A movie as fine as Barbarosa deserves an equally fine DVD presentation. But what we get is…well, to quote the Red-Bearded One again, "what cannot be remedied must be endured." The primary offense is an ineptly cropped full-frame transfer, which ruins the film's gorgeous landscape shots, and leaves us with too many scenes that appear to be two noses engaged in heated debate. The print itself is okay for a fairly obscure, non-blockbuster '80s film, with faded but mostly clear, clean images. Barbarosa, set in the south Texas chaparral, isn't exactly a panoply of vivid colors, so the washed-out appearance doesn't detract from the equally washed-out mood of the film. Audio is presented in what's billed as Dolby Digital 2.0 Surround, but which doesn't sound much better than mono, with muddy and distorted patches marring an otherwise acceptable presentation. Bonus features are nonexistent; this is one of those DVDs that boasts "Scene Index" and "Interactive Menus" as special features, so we should be grateful that there are even English subtitles. Oops, sorry, there aren't any subtitles, either. This is as barebones as DVD releases get (the menu looks like an introductory Photoshop project), but about par for the course for an Artisan catalog dump.
The Rebuttal Witnesses
Barbarosa may be a great Western, but it certainly isn't the most audience-friendly Western ever made. It's sedately paced by today's standards, riding at a steady lope that resonates with the languid mood of the south Texas setting. Its moments of action and bloodshed aren't dictated by Hollywood convention, but serve the needs of the story. Schepisi and screenwriter William Wittliff (The Perfect Storm, Lonesome Dove) don't underline every plot development or expository passage, but give the audience enough credit to figure out what's going on. At a mere 90 minutes, Barbarosa doesn't have time to become dull, but viewers more accustomed to overheated theatrics or breakneck pacing in their Westerns may find the film a little slow.

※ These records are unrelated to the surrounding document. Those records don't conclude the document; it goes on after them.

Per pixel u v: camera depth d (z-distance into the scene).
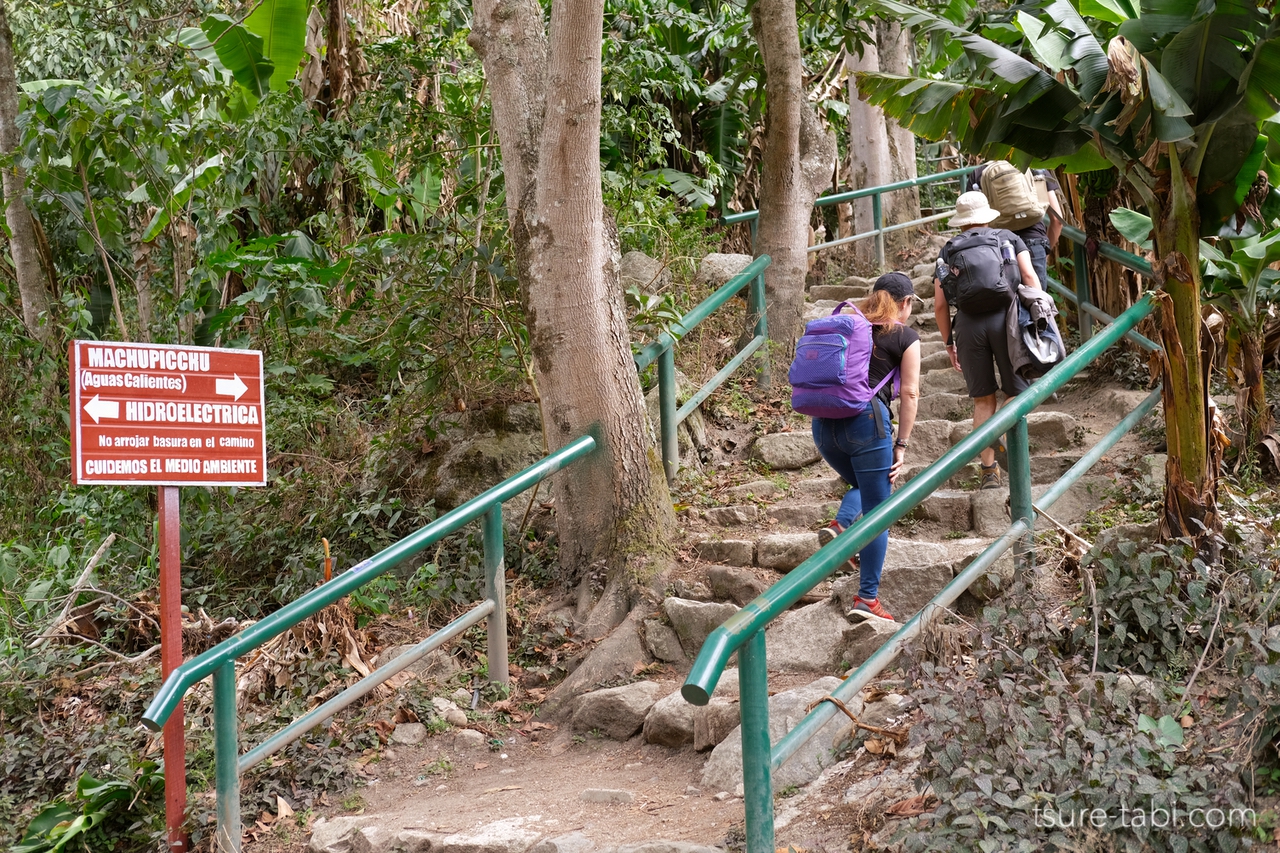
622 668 4.78
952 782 2.82
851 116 11.61
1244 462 5.06
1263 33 3.62
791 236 7.59
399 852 3.64
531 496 5.79
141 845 4.09
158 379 3.95
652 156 9.02
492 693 4.75
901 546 4.75
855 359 4.41
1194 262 3.93
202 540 6.39
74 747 4.64
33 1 11.04
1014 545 3.91
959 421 6.17
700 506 5.91
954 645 3.41
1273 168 4.56
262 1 7.10
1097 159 4.39
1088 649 3.68
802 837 3.15
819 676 4.27
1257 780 2.87
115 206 7.79
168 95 7.72
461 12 8.46
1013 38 4.75
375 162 7.44
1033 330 5.29
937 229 12.73
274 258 6.56
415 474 6.24
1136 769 2.76
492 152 7.22
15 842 4.23
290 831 3.96
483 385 6.33
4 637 5.62
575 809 3.77
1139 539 4.25
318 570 5.74
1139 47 3.91
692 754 4.08
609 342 5.38
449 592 5.37
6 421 7.78
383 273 6.74
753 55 9.33
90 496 6.88
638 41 8.94
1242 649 3.35
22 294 7.98
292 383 7.02
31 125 6.75
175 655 3.91
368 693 4.71
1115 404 5.89
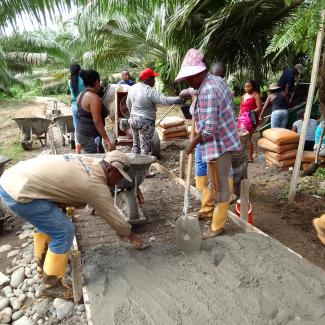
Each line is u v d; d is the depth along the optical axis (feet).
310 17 11.96
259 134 29.45
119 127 22.34
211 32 24.31
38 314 10.27
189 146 12.40
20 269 12.64
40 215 9.57
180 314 9.09
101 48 40.47
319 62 16.38
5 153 28.58
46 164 9.64
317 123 22.25
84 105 16.22
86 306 9.48
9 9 12.80
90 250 12.13
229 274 10.48
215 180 12.69
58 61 76.18
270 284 10.03
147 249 12.08
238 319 8.91
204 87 11.67
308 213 16.53
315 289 9.84
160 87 45.47
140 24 37.19
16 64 65.67
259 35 28.40
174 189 18.31
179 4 21.79
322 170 20.43
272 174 21.24
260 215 16.56
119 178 10.31
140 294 9.84
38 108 52.13
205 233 13.35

The worst aspect of the film is probably the music. I'm not sure what Schepisi and score composer Bruce Smeaton had in mind, but the music in this film is often weirdly incongruous—whimsical when it should be solemn, overblown when it should be restrained. It's too bad they didn't simply have Willie compose some songs for the soundtrack.

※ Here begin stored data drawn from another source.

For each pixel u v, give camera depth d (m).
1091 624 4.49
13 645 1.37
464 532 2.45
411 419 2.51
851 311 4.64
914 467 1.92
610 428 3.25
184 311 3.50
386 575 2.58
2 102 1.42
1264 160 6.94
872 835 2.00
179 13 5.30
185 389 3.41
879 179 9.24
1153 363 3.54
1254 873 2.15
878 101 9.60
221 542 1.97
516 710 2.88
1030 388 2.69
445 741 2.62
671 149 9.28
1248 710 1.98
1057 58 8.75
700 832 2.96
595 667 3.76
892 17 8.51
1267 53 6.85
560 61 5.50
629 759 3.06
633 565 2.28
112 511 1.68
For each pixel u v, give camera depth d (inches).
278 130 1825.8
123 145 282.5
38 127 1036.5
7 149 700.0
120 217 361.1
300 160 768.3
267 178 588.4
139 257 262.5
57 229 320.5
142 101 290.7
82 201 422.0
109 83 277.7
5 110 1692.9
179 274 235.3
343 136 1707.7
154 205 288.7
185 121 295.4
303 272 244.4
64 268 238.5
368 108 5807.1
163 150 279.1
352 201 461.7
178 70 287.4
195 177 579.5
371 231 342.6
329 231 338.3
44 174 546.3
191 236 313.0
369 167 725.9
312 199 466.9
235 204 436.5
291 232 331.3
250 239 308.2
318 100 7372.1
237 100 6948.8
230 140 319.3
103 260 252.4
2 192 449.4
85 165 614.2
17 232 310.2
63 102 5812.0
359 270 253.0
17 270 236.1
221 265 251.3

If you're a lover of Westerns, do yourself a favor and check out Barbarosa. Natural, engaging performances, gritty Old West authenticity, and a story that manages to feel familiar and timeless while holding more than one surprise, all combine to make this one of the most compelling, likable entries in the genre.
This court doesn't have nearly enough ass in its britches to convict Barbarosa. Case dismissed.